Do sprawy odnieśli się w poniedziałek na konferencji prasowej w Sejmie posłowie klubu Koalicji Obywatelskiej.
Poseł Arkadiusz Myrcha podkreślił, że sprawa jest o tyle bulwersująca, że dotyczy najważniejszych osób w państwie. Dotyczy to i premiera, który ten raport znał, ale dotyczy słynnego przecież obecnego prezesa NIK pana Mariana Banasia, który jest tam wskazywany wprost jako osoba, która torpedować miała prace operacyjne, które miały być prowadzone przeciwko podmiotom wyłudzającym milionowe kwoty w ramach karuzel VAT-owskich - mówił poseł.
Myrcha zapowiedział, że jego klub wystąpi do Kancelarii Premiera "o ujawnienie tego raportu". Został on stworzony w administracji publicznej i jest informacją publiczną. Nie możemy pozwalać jako przedstawiciele milionów Polaków w polskim Sejmie, żeby tak istotne informacje były utajniane i zamiatane pod dywan. Polacy mają prawo wiedzieć, czy polski rząd, polski premier i najważniejsze osoby w państwie chronią mafię VAT-owską. Dlatego dzisiaj będziemy żądali i domagali się pełnego ujawnienia tej informacji, tego raportu i przede wszystkim klarownego stanowiska ze strony pana premiera jakie kroki zostały w tej sprawie podjęte - podkreślił Myrcha.
Zdaniem posła Michała Szczerby Polki i Polacy dowiedzieli się, że premier miał pełną wiedzę na temat mechanizmu wyłudzeń VAT-owskich w resorcie finansów z udziałem najwyższych urzędników państwowych. Czyli innymi słowy pan premier Morawiecki miał pełną wiedzę na temat zachowania i działalności Mariana Banasia w Ministerstwie Finansów. I mając tę wiedzę, wiedząc, że minister Banaś jako szef wcześniej Krajowej Administracji Skarbowej, a później minister finansów torpedował działania związane z wyłudzeniami VAT-owskimi - zaznaczył. Według niego, za tę sprawę odpowiedzialny jest premier Mateusz Morawiecki.

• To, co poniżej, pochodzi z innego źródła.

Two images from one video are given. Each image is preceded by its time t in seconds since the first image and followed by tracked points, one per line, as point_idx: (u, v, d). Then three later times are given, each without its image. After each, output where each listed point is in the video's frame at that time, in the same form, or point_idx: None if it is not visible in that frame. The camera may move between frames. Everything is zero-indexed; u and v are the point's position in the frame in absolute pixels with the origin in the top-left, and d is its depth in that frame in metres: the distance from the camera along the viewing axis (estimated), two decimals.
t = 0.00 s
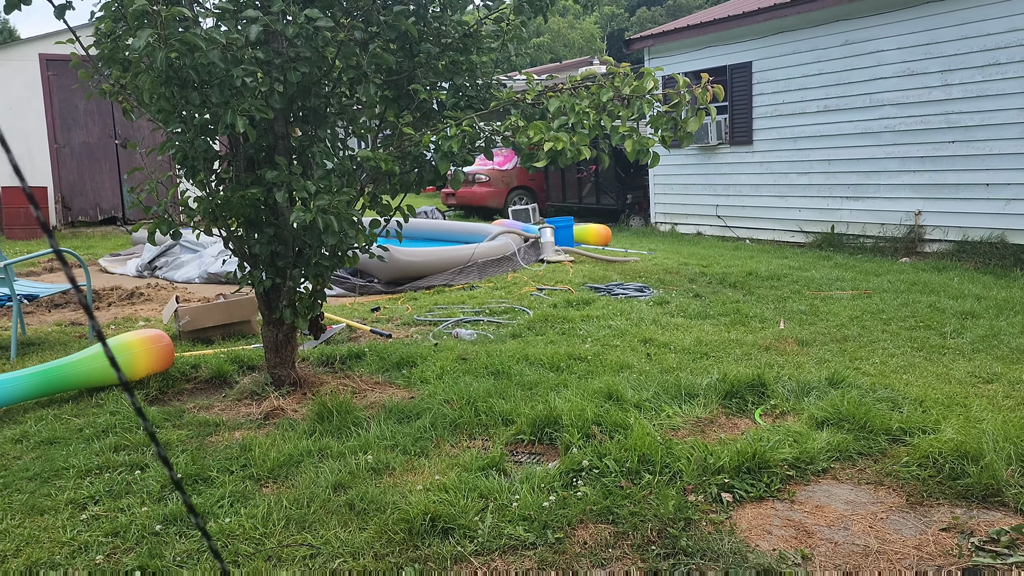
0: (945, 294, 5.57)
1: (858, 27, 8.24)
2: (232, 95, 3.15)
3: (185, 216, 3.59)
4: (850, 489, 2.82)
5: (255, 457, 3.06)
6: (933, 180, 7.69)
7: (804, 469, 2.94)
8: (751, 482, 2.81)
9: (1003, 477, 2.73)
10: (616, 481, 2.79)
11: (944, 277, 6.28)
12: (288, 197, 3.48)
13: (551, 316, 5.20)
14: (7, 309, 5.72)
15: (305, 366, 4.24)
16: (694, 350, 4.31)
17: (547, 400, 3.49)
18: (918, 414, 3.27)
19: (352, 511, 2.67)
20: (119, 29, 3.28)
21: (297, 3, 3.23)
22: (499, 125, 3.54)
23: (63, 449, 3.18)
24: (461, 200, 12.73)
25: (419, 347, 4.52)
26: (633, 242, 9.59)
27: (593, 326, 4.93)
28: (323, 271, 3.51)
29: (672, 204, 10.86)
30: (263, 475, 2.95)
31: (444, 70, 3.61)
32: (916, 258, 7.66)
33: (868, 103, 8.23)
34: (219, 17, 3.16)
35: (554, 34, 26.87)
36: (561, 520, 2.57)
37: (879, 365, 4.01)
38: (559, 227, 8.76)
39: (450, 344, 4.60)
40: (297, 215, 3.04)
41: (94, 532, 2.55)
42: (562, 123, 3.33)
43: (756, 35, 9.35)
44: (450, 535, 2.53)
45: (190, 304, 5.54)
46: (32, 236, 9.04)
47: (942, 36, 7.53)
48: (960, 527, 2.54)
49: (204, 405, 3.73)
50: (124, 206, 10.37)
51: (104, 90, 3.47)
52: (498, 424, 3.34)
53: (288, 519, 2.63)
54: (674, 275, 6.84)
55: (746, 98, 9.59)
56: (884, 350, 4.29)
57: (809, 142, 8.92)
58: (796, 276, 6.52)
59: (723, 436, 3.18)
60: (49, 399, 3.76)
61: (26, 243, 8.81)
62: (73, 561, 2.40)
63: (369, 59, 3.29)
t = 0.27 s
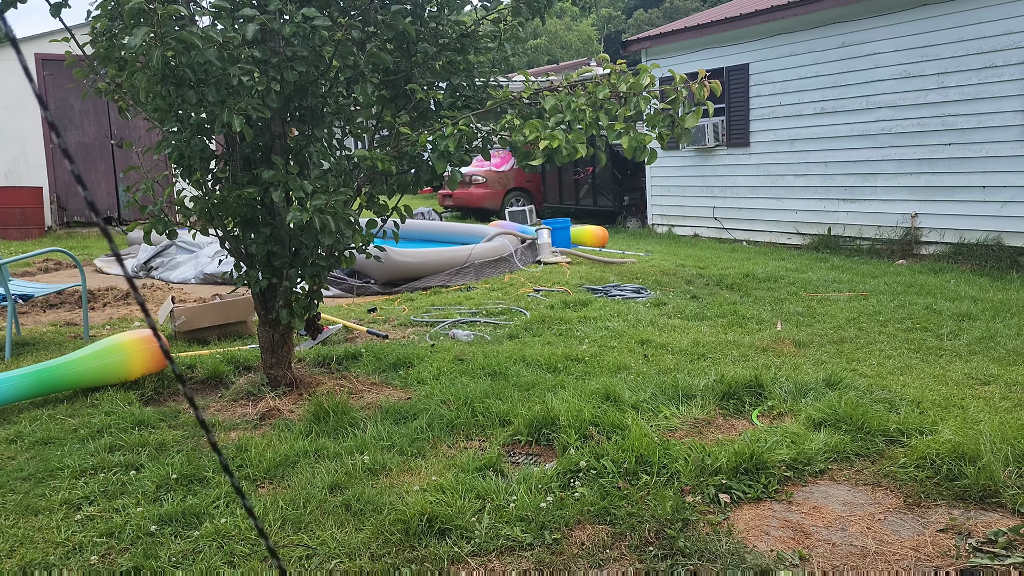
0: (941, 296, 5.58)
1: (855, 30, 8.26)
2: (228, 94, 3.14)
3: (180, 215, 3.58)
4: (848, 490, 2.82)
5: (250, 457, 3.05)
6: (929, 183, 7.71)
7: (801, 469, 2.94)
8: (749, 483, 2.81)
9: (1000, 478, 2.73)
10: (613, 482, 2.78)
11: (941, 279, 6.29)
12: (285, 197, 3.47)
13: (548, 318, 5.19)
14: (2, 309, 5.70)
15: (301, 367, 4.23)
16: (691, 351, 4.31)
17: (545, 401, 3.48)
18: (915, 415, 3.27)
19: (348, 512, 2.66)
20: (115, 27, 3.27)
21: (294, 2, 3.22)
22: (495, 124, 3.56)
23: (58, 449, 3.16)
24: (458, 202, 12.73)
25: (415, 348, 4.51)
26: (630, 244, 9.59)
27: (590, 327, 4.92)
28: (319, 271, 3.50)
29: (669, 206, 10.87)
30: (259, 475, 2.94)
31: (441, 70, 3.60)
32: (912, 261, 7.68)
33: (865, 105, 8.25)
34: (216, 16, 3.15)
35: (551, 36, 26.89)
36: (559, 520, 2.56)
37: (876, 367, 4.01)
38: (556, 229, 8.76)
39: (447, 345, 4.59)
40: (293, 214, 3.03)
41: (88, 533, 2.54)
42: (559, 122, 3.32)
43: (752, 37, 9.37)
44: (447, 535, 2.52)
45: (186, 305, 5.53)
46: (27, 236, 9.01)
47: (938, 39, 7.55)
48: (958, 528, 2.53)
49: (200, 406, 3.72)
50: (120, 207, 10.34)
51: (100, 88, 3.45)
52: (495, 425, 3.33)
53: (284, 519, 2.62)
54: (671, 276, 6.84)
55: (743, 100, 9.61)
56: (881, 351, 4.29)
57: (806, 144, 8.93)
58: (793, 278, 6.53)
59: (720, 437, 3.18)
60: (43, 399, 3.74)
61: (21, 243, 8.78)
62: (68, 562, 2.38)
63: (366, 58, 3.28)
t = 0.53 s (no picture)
0: (940, 300, 5.59)
1: (855, 34, 8.28)
2: (230, 95, 3.15)
3: (181, 215, 3.58)
4: (846, 493, 2.82)
5: (249, 458, 3.05)
6: (929, 187, 7.72)
7: (800, 473, 2.94)
8: (747, 486, 2.81)
9: (998, 482, 2.73)
10: (611, 484, 2.79)
11: (940, 283, 6.29)
12: (285, 198, 3.47)
13: (547, 320, 5.20)
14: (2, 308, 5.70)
15: (300, 368, 4.23)
16: (690, 353, 4.32)
17: (544, 402, 3.49)
18: (913, 419, 3.28)
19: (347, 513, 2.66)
20: (117, 28, 3.28)
21: (295, 4, 3.23)
22: (495, 126, 3.57)
23: (57, 449, 3.16)
24: (458, 203, 12.74)
25: (414, 349, 4.51)
26: (630, 246, 9.60)
27: (589, 329, 4.93)
28: (319, 272, 3.51)
29: (669, 209, 10.88)
30: (258, 476, 2.94)
31: (442, 72, 3.60)
32: (911, 265, 7.69)
33: (865, 109, 8.26)
34: (218, 17, 3.16)
35: (551, 39, 26.94)
36: (557, 522, 2.57)
37: (875, 370, 4.02)
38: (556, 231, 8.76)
39: (447, 346, 4.59)
40: (293, 215, 3.03)
41: (88, 532, 2.54)
42: (558, 124, 3.33)
43: (753, 41, 9.38)
44: (446, 536, 2.52)
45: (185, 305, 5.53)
46: (27, 236, 9.01)
47: (939, 43, 7.56)
48: (956, 532, 2.54)
49: (199, 406, 3.72)
50: (120, 206, 10.34)
51: (102, 88, 3.46)
52: (494, 427, 3.34)
53: (282, 519, 2.62)
54: (670, 279, 6.85)
55: (743, 103, 9.62)
56: (880, 355, 4.30)
57: (806, 148, 8.94)
58: (792, 281, 6.54)
59: (719, 440, 3.18)
60: (43, 398, 3.74)
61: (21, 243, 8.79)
62: (67, 561, 2.39)
63: (367, 60, 3.29)
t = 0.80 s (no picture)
0: (944, 305, 5.58)
1: (858, 37, 8.27)
2: (234, 97, 3.15)
3: (184, 216, 3.58)
4: (849, 498, 2.81)
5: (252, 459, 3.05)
6: (932, 191, 7.71)
7: (803, 477, 2.93)
8: (750, 490, 2.80)
9: (1002, 488, 2.72)
10: (614, 488, 2.78)
11: (943, 287, 6.29)
12: (289, 200, 3.46)
13: (550, 322, 5.19)
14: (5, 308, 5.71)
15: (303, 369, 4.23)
16: (693, 357, 4.31)
17: (546, 405, 3.48)
18: (917, 424, 3.27)
19: (349, 515, 2.66)
20: (121, 29, 3.28)
21: (299, 5, 3.23)
22: (499, 129, 3.57)
23: (60, 449, 3.16)
24: (461, 205, 12.75)
25: (417, 351, 4.51)
26: (632, 249, 9.60)
27: (592, 332, 4.93)
28: (322, 273, 3.51)
29: (671, 211, 10.88)
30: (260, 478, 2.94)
31: (445, 74, 3.59)
32: (914, 269, 7.68)
33: (868, 113, 8.25)
34: (222, 18, 3.15)
35: (554, 41, 26.96)
36: (560, 526, 2.56)
37: (878, 375, 4.01)
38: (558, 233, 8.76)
39: (449, 348, 4.58)
40: (297, 217, 3.03)
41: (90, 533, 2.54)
42: (562, 127, 3.32)
43: (756, 44, 9.38)
44: (448, 540, 2.52)
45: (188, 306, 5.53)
46: (31, 236, 9.02)
47: (943, 47, 7.55)
48: (959, 538, 2.53)
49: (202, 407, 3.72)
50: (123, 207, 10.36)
51: (106, 89, 3.46)
52: (496, 430, 3.33)
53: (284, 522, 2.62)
54: (673, 282, 6.84)
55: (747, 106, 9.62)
56: (883, 359, 4.29)
57: (809, 151, 8.94)
58: (795, 284, 6.53)
59: (721, 444, 3.18)
60: (46, 399, 3.75)
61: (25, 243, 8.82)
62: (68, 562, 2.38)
63: (371, 62, 3.29)
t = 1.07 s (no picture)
0: (946, 307, 5.57)
1: (861, 39, 8.26)
2: (237, 95, 3.14)
3: (187, 215, 3.57)
4: (853, 500, 2.81)
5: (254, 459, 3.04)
6: (934, 193, 7.71)
7: (807, 479, 2.93)
8: (754, 492, 2.80)
9: (1007, 491, 2.71)
10: (618, 489, 2.77)
11: (945, 290, 6.28)
12: (292, 199, 3.46)
13: (552, 322, 5.18)
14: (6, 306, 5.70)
15: (305, 369, 4.22)
16: (695, 358, 4.30)
17: (549, 406, 3.47)
18: (920, 426, 3.26)
19: (352, 515, 2.65)
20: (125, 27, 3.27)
21: (303, 4, 3.22)
22: (503, 129, 3.56)
23: (61, 448, 3.15)
24: (462, 205, 12.76)
25: (419, 351, 4.50)
26: (634, 250, 9.59)
27: (594, 333, 4.92)
28: (325, 273, 3.50)
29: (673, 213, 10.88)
30: (262, 477, 2.93)
31: (449, 74, 3.57)
32: (916, 271, 7.68)
33: (870, 115, 8.25)
34: (226, 17, 3.15)
35: (556, 41, 26.95)
36: (563, 527, 2.55)
37: (882, 377, 4.00)
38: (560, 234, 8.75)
39: (451, 348, 4.58)
40: (300, 216, 3.02)
41: (92, 531, 2.53)
42: (567, 128, 3.32)
43: (759, 45, 9.38)
44: (451, 540, 2.51)
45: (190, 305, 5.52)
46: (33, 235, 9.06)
47: (946, 49, 7.54)
48: (964, 540, 2.53)
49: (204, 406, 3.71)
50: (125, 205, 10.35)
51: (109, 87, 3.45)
52: (499, 430, 3.32)
53: (287, 521, 2.61)
54: (674, 283, 6.84)
55: (749, 108, 9.62)
56: (886, 361, 4.28)
57: (811, 153, 8.94)
58: (797, 286, 6.53)
59: (725, 445, 3.17)
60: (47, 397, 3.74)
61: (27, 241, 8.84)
62: (71, 561, 2.38)
63: (375, 61, 3.28)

Szczerba zastanawiał się też dlaczego w nowym Ministerstwie Finansów przy nowym ministrze finansów nadal wiceministrem w tym resorcie i zastępcą szefa Krajowej Administracji Skarbowej jest Piotr Dziedzic. Który był dyrektorem Departamentu Kontroli Celnej i Podatkowej w Ministerstwie Finansów, a którego zastępcą był słynny Krzysztof B. jeden z dwóch urzędników Ministerstwa Finansów, który stworzył mafię VAT-owską w tym resorcie i cały proceder wyprowadzenia na szkodę skarbu państwa podatku VAT. Dlaczego pan Piotr Dziedzic został umeblowany również w nowym gabinecie nowego ministra? Dlaczego premier Morawiecki sprawuje parasol ochronny nad osobami, które były zamieszane w ten proceder? To są sprawy, które powinny być absolutnie wyjaśnione - mówił Szczerba.